Saturday, December 08, 2018

When I was young all my favourite books had maps


I could say that the maps in my beloved Lone Pine Club stories by Malcolm Saville made me look down on books that did not have maps on their endpapers, but I suspect their importance was even greater than that. It was the maps that attracted me to Malcolm Saville in the first place.

But I was not alone in seeing maps as essential to adventure stories. When Richard Jefferies’ Bevis the Story of a Boy, originally published as a three-volume adult novel, was reinvented as a children’s classic in 1932, the publisher Jonathan Cape pulled out all the stops. It was given illustrations by E.H. Shepard and a map. That map was drawn by an 11-year-old David Garnett.

These reflections come from a reading an article by Jonathan Crowe where he reviews The Writer’s Map: An Atlas of Imaginary Lands, which is edited by Huw Lewis-Jones.

Ever since Tolkien, fantasy writers have felt that their books need maps, but Crowe assures us that the “bog-standard fantasy maps from adult epic fantasy series” aren’t well represented in the book: “frankly, the maps here are much better”.

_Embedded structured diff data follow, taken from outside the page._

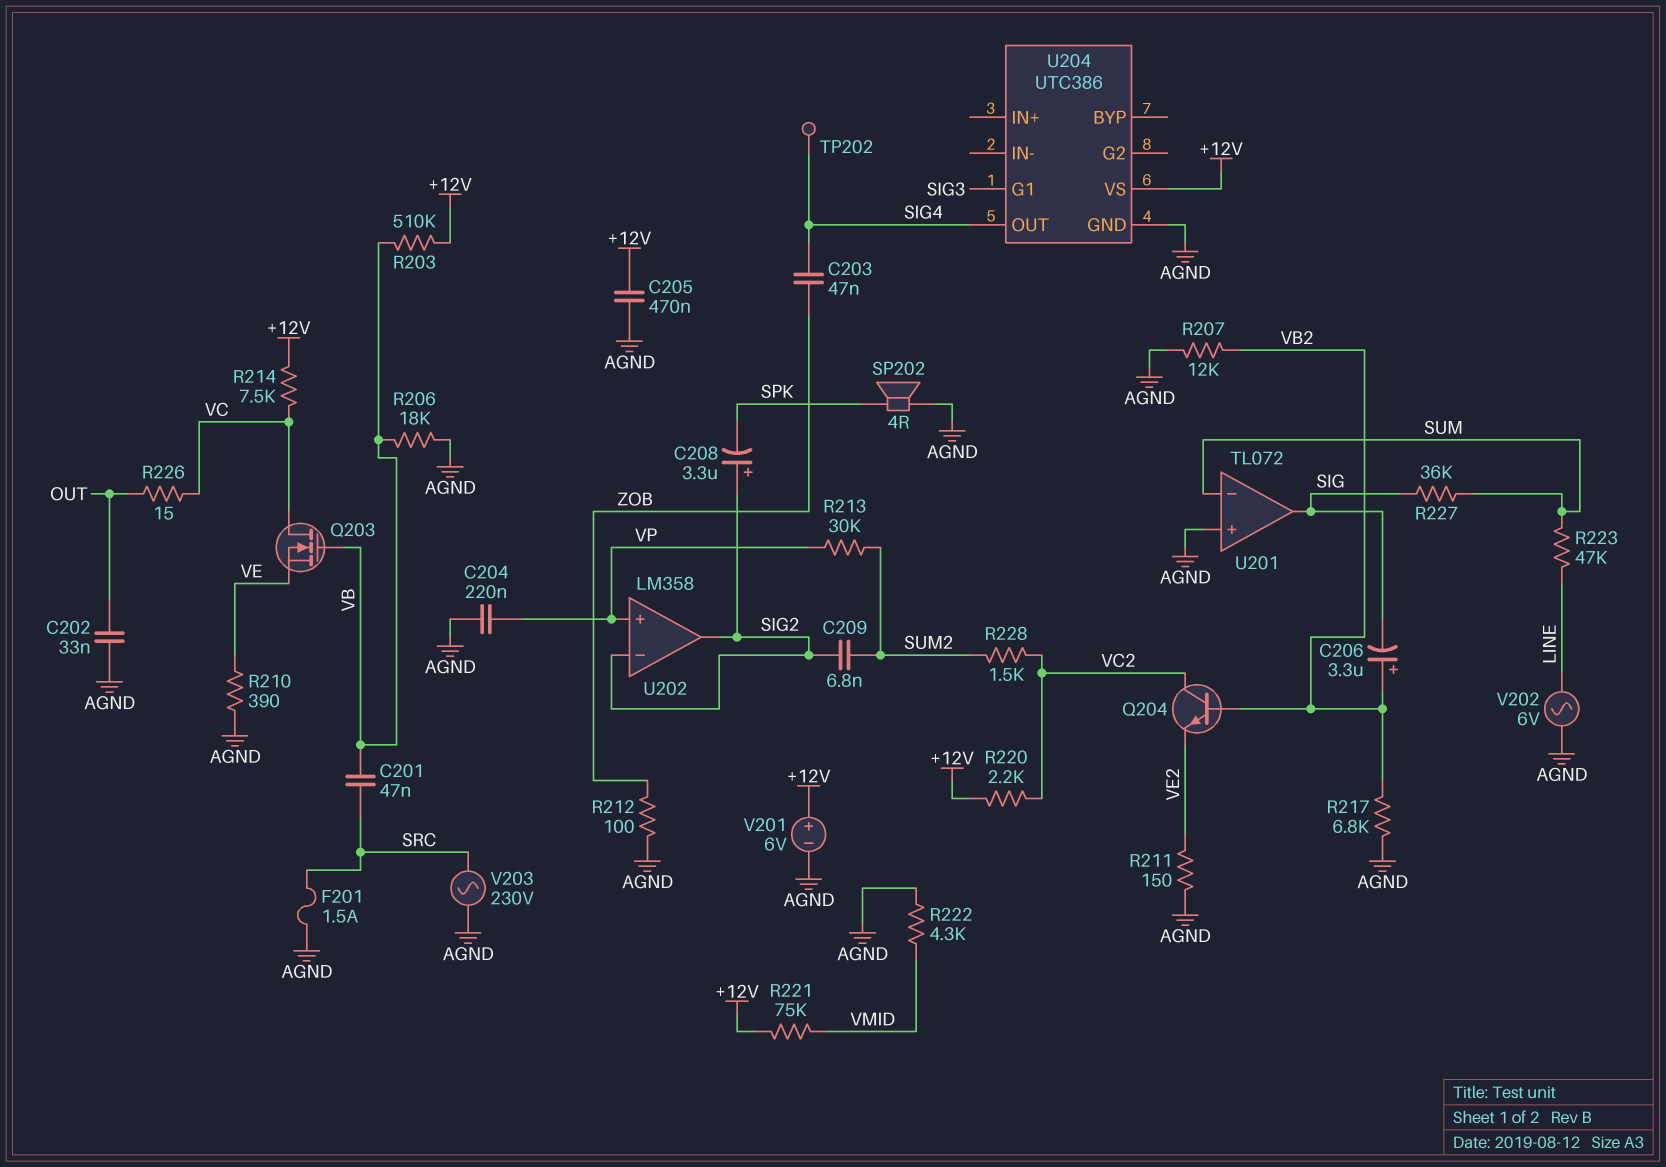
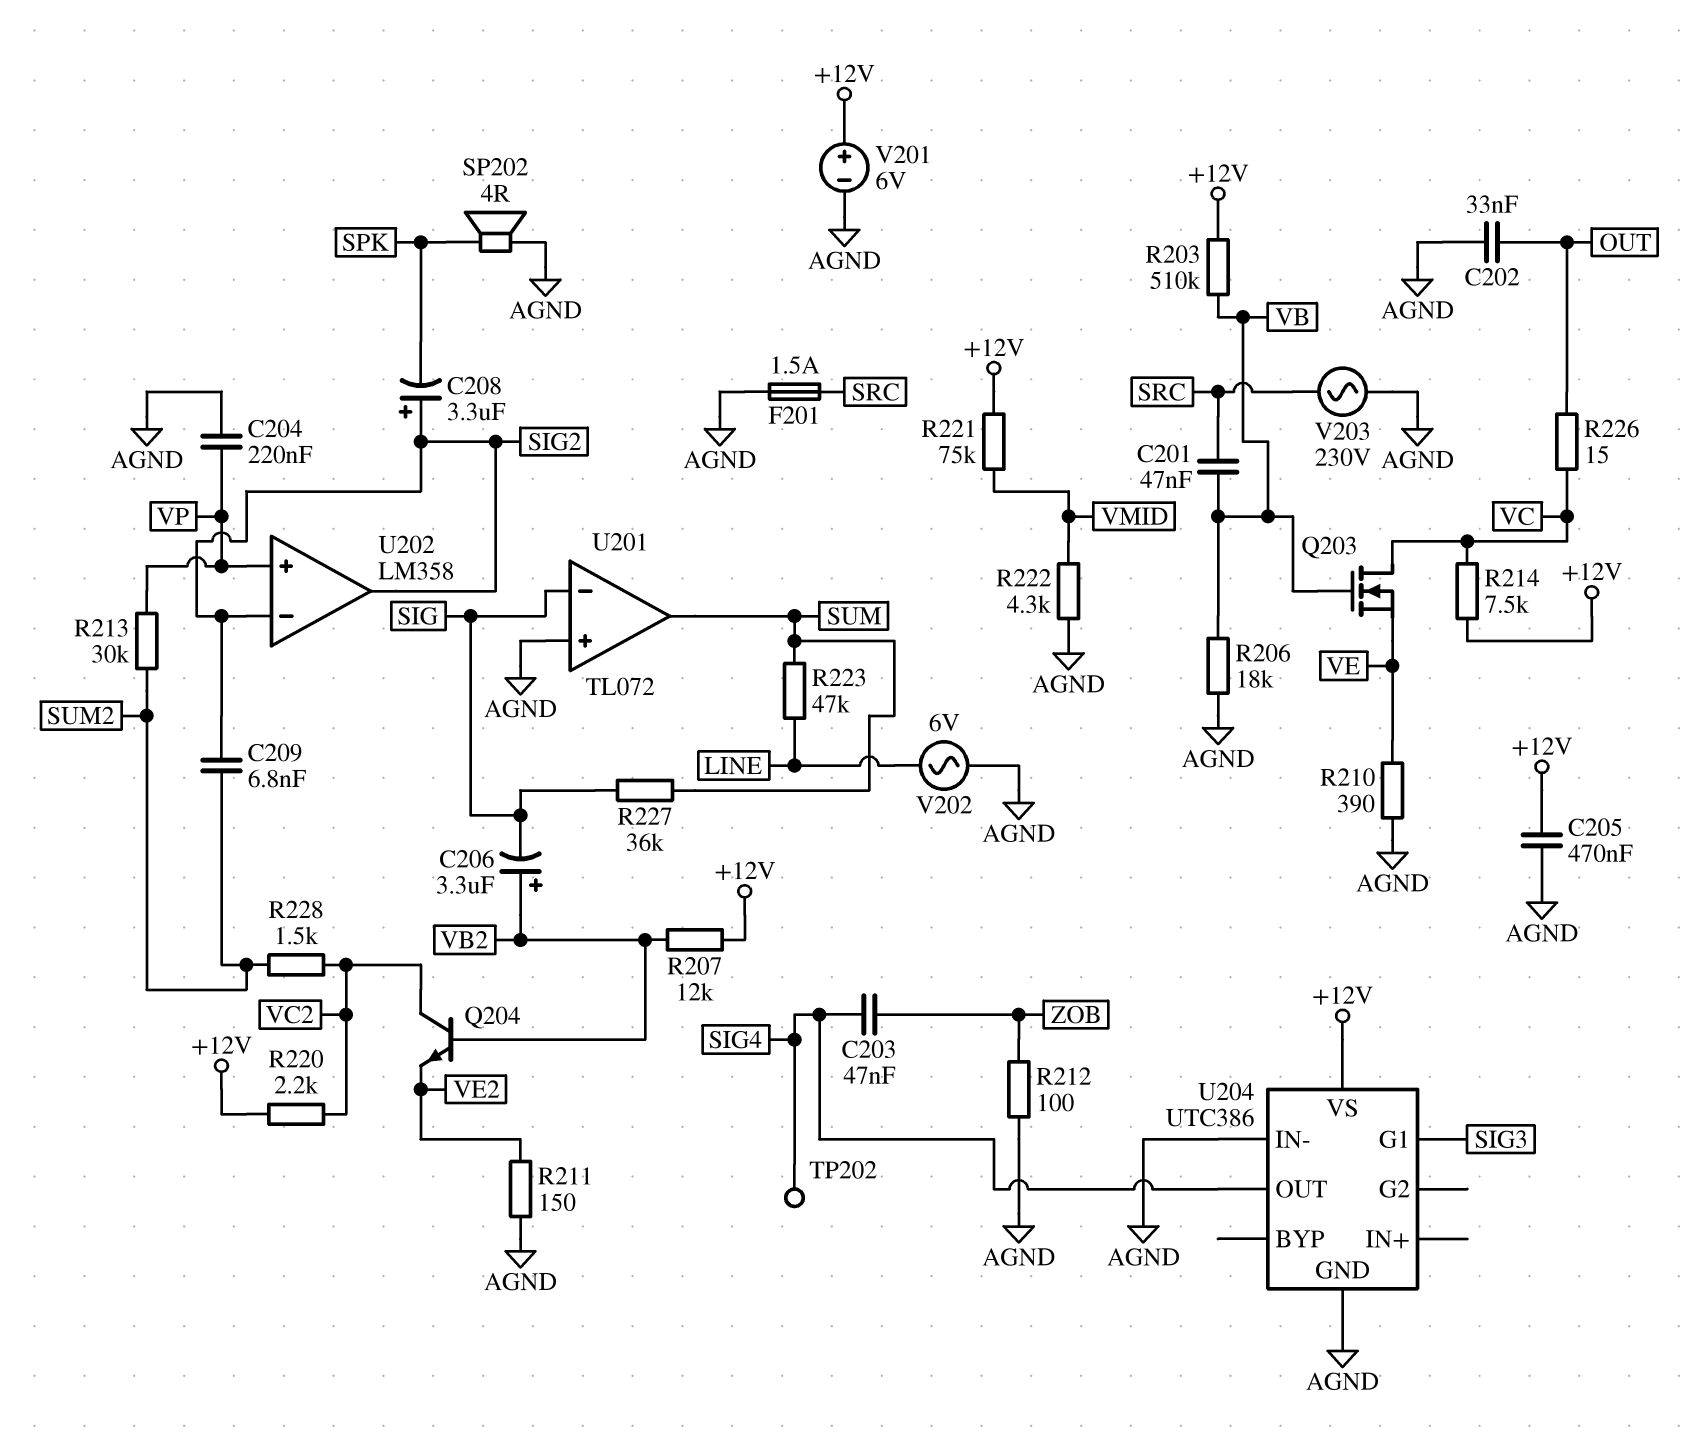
R207: 12k (AGND, VB2) -> 12k (+12V, VB2)
R217: 6.8k (AGND, VB2) -> none
U201 pin in-: SUM -> SIG
U201 pin out: SIG -> SUM
U204 pin IN-: none -> AGND

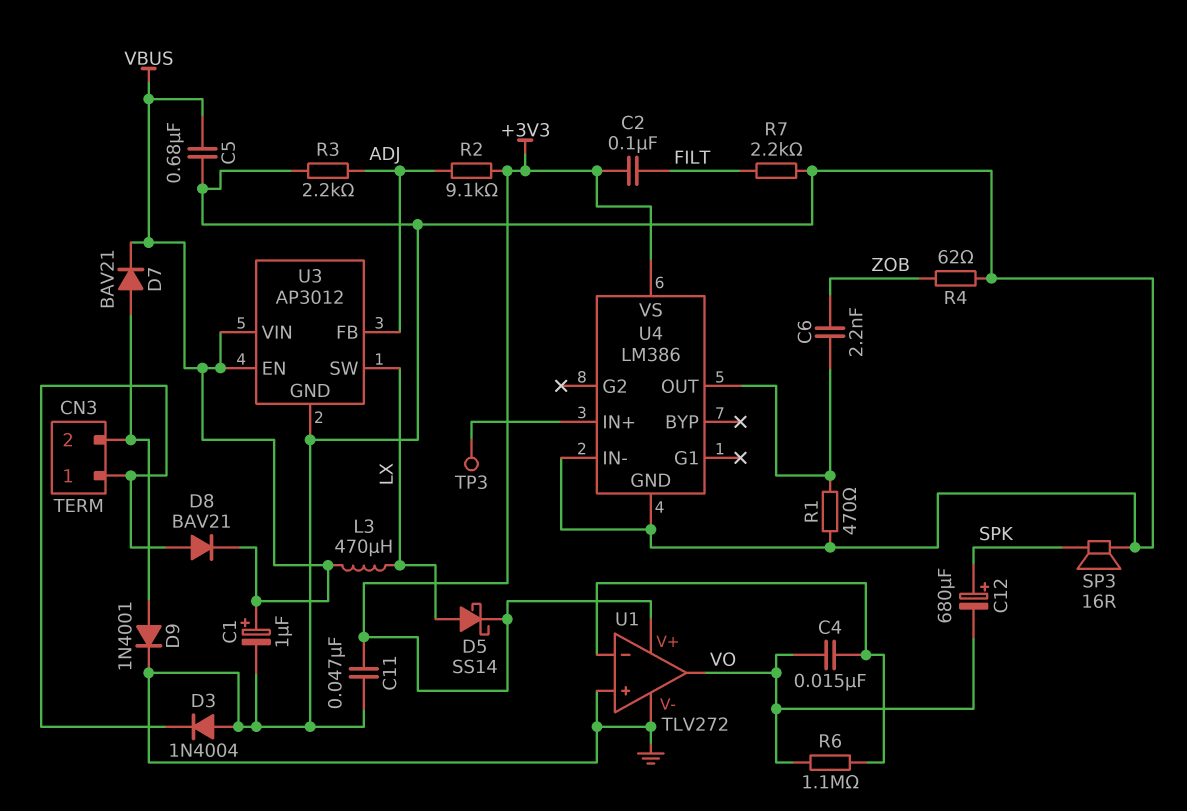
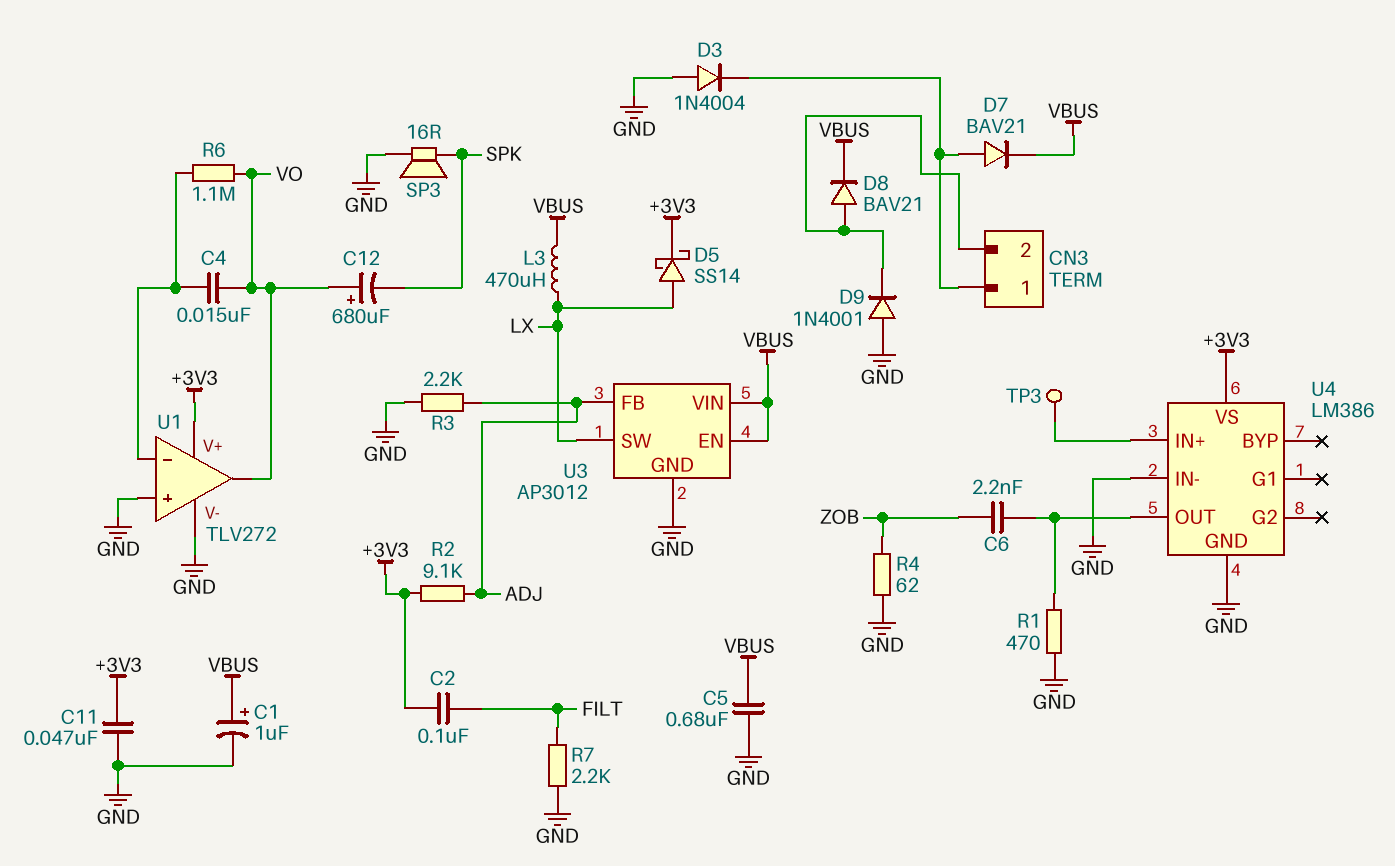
C12: 680uF (plus SPK, minus VO) -> 680uF (plus VO, minus SPK)
D7: diode BAV21 (A CN3/2, K VBUS) -> diode BAV21 (A CN3/1, K VBUS)
D8: diode BAV21 (A CN3/1, K VBUS) -> diode BAV21 (A CN3/2, K VBUS)
D9: diode 1N4001 (A CN3/2, K GND) -> diode 1N4001 (A GND, K CN3/2)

That is good to hear, though sometimes those maps can spring back to life. When the floods of 2014 struck, I remembered Richard Cowper’s The Road to Corlay:
The map on the endpapers … shows that much of the West Country has become the Somersea. And some present-day characters who are in touch with this future by some form of clairvoyance finally make sense of it: 
On the way they passed through the Outpatients' waiting room. One wall was decorated with a large scale relief map of the whole area surrounding Taunton. Ian walked over to it and contemplated it thoughtfully. "Look here," he said. "Just suppose this area was all flooded, the Quantocks would be an island and so would the Blackdown Hills."
But then Cowper’s map was always more interesting than bog-standard fantasy. And Saville's were studded with incident and human life,

Incidentally, I developed a passion for a rather ordinary children’s book by Ann Shead called The Jago Secret simply because it has a family tree on the endpapers. But that is a whole new subject.

1 comment:

Tim Holyoake said...

In a similar vein, one of my favourite books as a teenager had a coded letter in the endpages - Alan Garner's Red Shift.